OPINIÃO

A necropolítica e a licença para matar

Por Zarcillo Barbosa | O autor é jornalista
| Tempo de leitura: 3 min

A imagem de dezenas de cadáveres enfileirados na praça pública, mostra a dimensão da guerra deflagrada na mais letal ação policial do país. 
Depois de ter acusado o governo federal de não prestar apoio no combate ao crime organizado, o governador do Rio Cláudio Castro (PL) resolveu se entender com o ministro Ricardo Lewandowski, da Justiça, para enfrentar a crise na segurança pública, “por determinação do presidente Lula”.

No Planalto, ao tomar posse na Secretaria-Geral da Presidência da República, Guilherme Boulos (Psol-SP) pediu um minuto de silêncio pelos mortos na megaoperação, depois de duras críticas à Polícia. O Congresso Nacional também decidiu embarcar nesse evento macabro. Davi Alcolumbre (União-AP) marcou uma Comissão Parlamentar de Inquérito (CPI), para apurar a estrutura e funcionamento do crime organizado. O curioso é que as matérias relacionadas ao item segurança pública, tramitam devagar no Senado. Muitas proposições aguardam na gaveta, há anos, pareceres das comissões técnicas.

O presidente Lula sancionou a proposta do senador Sérgio Moro (União-PR), com penas mais rígidas para os chefões do crime organizado. O ex-juiz que condenou e mandou prender Lula também amplia, no seu trabalho, a proteção de autoridades e servidores públicos envolvidos no combate à marginalidade. Sem essas providências “vamos perder a guerra” – justificou. 

Esse palanque eleitoral montado em cima de uma tragédia que horroriza a opinião pública mundial, enquadra-se com perfeição no conceito filosófico de “necropolítica”. O Estado controla não apenas quem vive ou morre, mas a forma como se vive e como se morre. Quem está no poder, tem apenas a missão de comunicar aos cidadãos de bem, suas ações de “violência consentida”. O controle político imposto às populações periféricas, condena os indivíduos a uma linha de existência precária e indigna que transita entre a vida e a morte. As pessoas negras estão comumente ligadas à criminalidade, numa proporção de 78%, segundo as estatísticas do IBGE. São as que morrem, na maioria, em atos de violência dos agentes de segurança.

O Governador Cláudio Castro, do Rio, ainda inaugura uma retórica que substitui a segurança pública pela lógica da guerrilha urbana, ao chamar os mortos de “narcotraficantes”. Uma manobra política simbólica que transforma o criminoso em inimigo absoluto e o Estado em autoridade soberana sobre a vida e a morte.

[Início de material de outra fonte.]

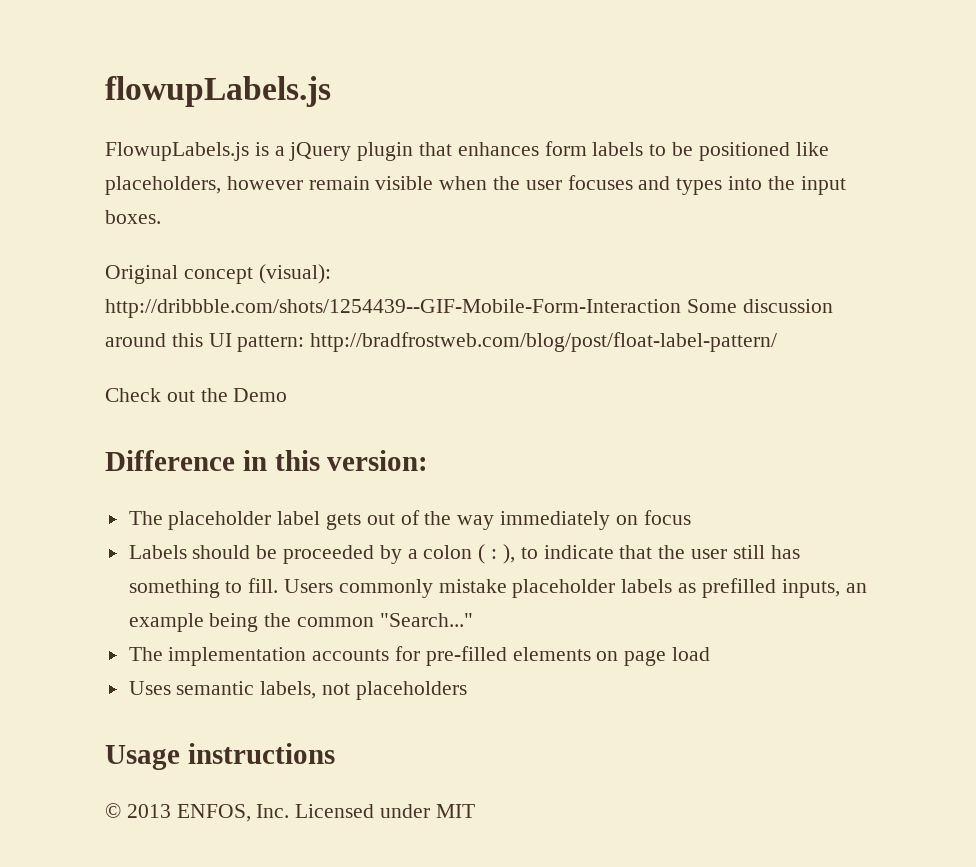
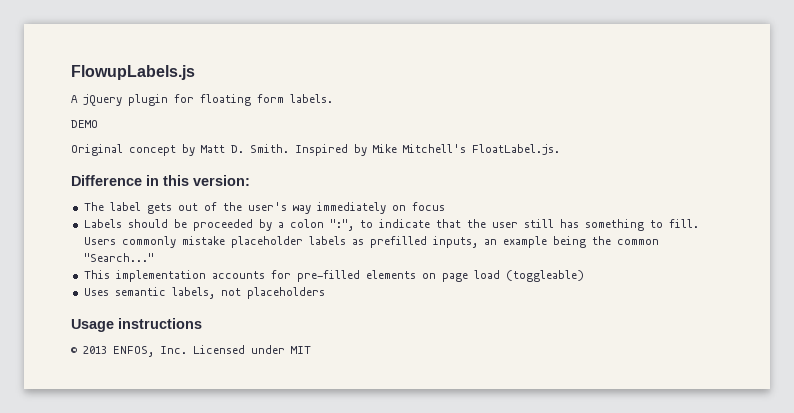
[105,76,331,107] [105,141,829,161] [105,175,846,195] [105,210,161,224] [105,264,331,284] [105,299,833,318] [105,332,778,352] [105,388,288,402] flowupLabels.js // FlowupLabels.js is a jQuery plugin that enhances form labels to be positioned like placeholders, however remain visible when the user focuses and types into the input boxes. // Original concept (visual): http://dribbble.com/shots/1254439--GIF-Mobile-Form-Interaction Some discussion around this UI pattern: http://bradfrostweb.com/blog/post/float-label-pattern/ // Check out the Demo -> [71,65,195,80] [71,94,333,106] [71,120,98,128] [71,144,560,156] FlowupLabels.js // A jQuery plugin for floating form labels. // DEMO // Original concept by Matt D. Smith. Inspired by Mike Mitchell's FloatLabel.js.
[168,511,272,530] placeholder -> (104, 206) none
(452, 518) none -> [247,202,287,211] user's
[478,544,515,564] ( : ), -> [329,219,354,231] ":",
[128,647,163,661] The -> [83,270,110,279] This
(711, 654) none -> [505,270,584,282] (toggleable)

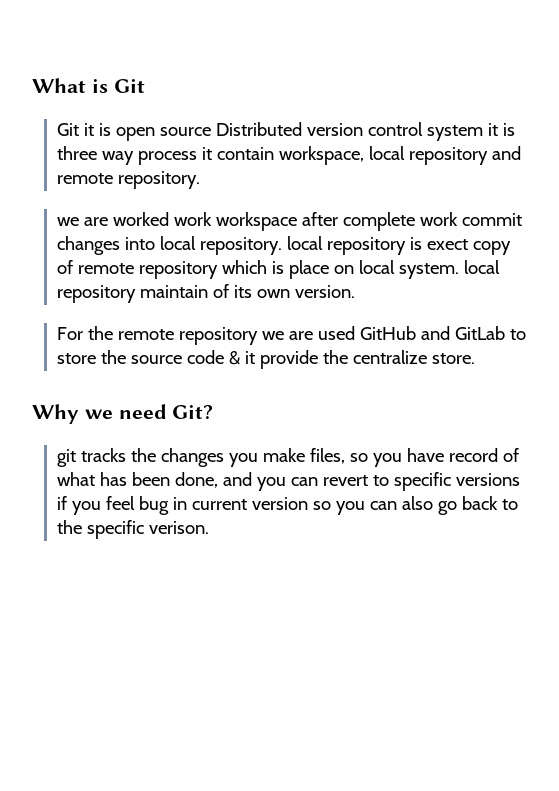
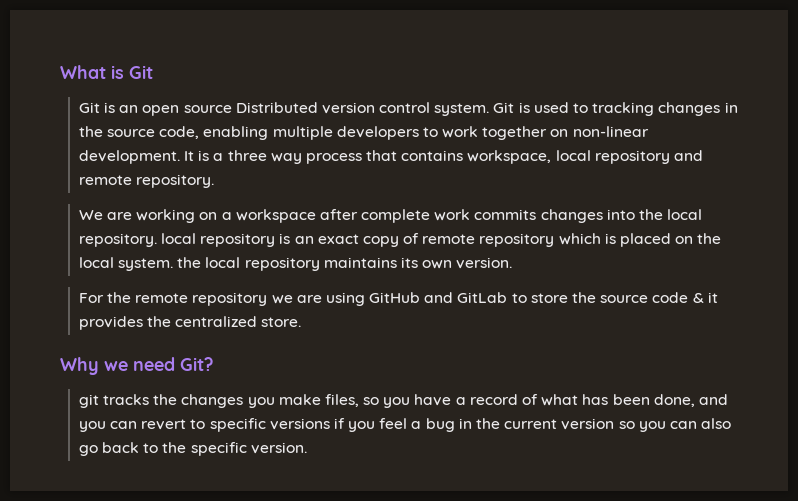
[84,123,112,136] it is -> [103,102,139,113] is an
[427,123,516,141] system it is -> [434,102,738,116] [78,126,649,140] [78,150,224,164] system. Git is used to tracking changes in the source code, enabling multiple developers to work together on non-linear development. It is a
[202,147,275,160] it contain -> [366,150,464,161] that contains
[57,212,213,226] we are worked work -> [78,209,232,223] We are working on a
[462,213,523,226] commit -> [474,209,537,220] commits
(156, 243) none -> [639,209,664,220] the
[427,239,469,250] exect -> [294,234,359,244] an exact
[289,260,355,279] place on -> [620,233,722,247] placed on the
[464,260,501,274] [57,284,230,303] local repository maintain of -> [177,257,397,271] the local repository maintains
[318,326,356,340] used -> [325,292,365,306] using
[260,350,428,369] provide the centralize -> [78,316,258,330] provides the centralized
(445, 455) none -> [455,397,466,405] a
(136, 503) none -> [411,421,422,429] a
(188, 503) none -> [476,418,501,429] the
[149,521,210,534] verison. -> [250,442,307,454] version.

Deve ter sido influência do presidente Donald Trump, que na sua guerra particular diverte-se ao pulverizar barquinhos no Caribe, navegados por supostos traficantes de narcóticos.

Na necropolítica a morte é usada como instrumento de poder. Com amplo apoio popular, é uma forma de combate que elimina qualquer possibilidade de direito. A destruição e morte televisadas revestemse de legitimidade moral. O narcoterrorista é um ser fora da lei, cuja eliminação é um ato de heroísmo. 

No imaginário da sociedade brasileira existe uma “bandeira da ordem”. Tudo o que se faz para melhorar condutas, defender valores morais e a tradição, conta com grande dose de aprovação popular. Como James Bond, o policial tem “licença para matar” em prol de um discurso de ordem.

A teoria de Achille Mbembe, filósofo camaronês autor do conceito “necropolítica”, define o poder soberano como aquele que decide não só o que deve viver e o que deve morrer, como também o que pode ser chorado. Como disse o governador carioca, “De vítimas, só tivemos os quatro guerreiros que deram a vida para salvar a população”.

O agravante dessa mortandade no morro carioca é o discurso eleitoral que dele deriva. Ao validar uma política de segurança baseada na violência, reforça estereótipos, segregações e extermínio de determinados grupos, com seus culpados e inocentes.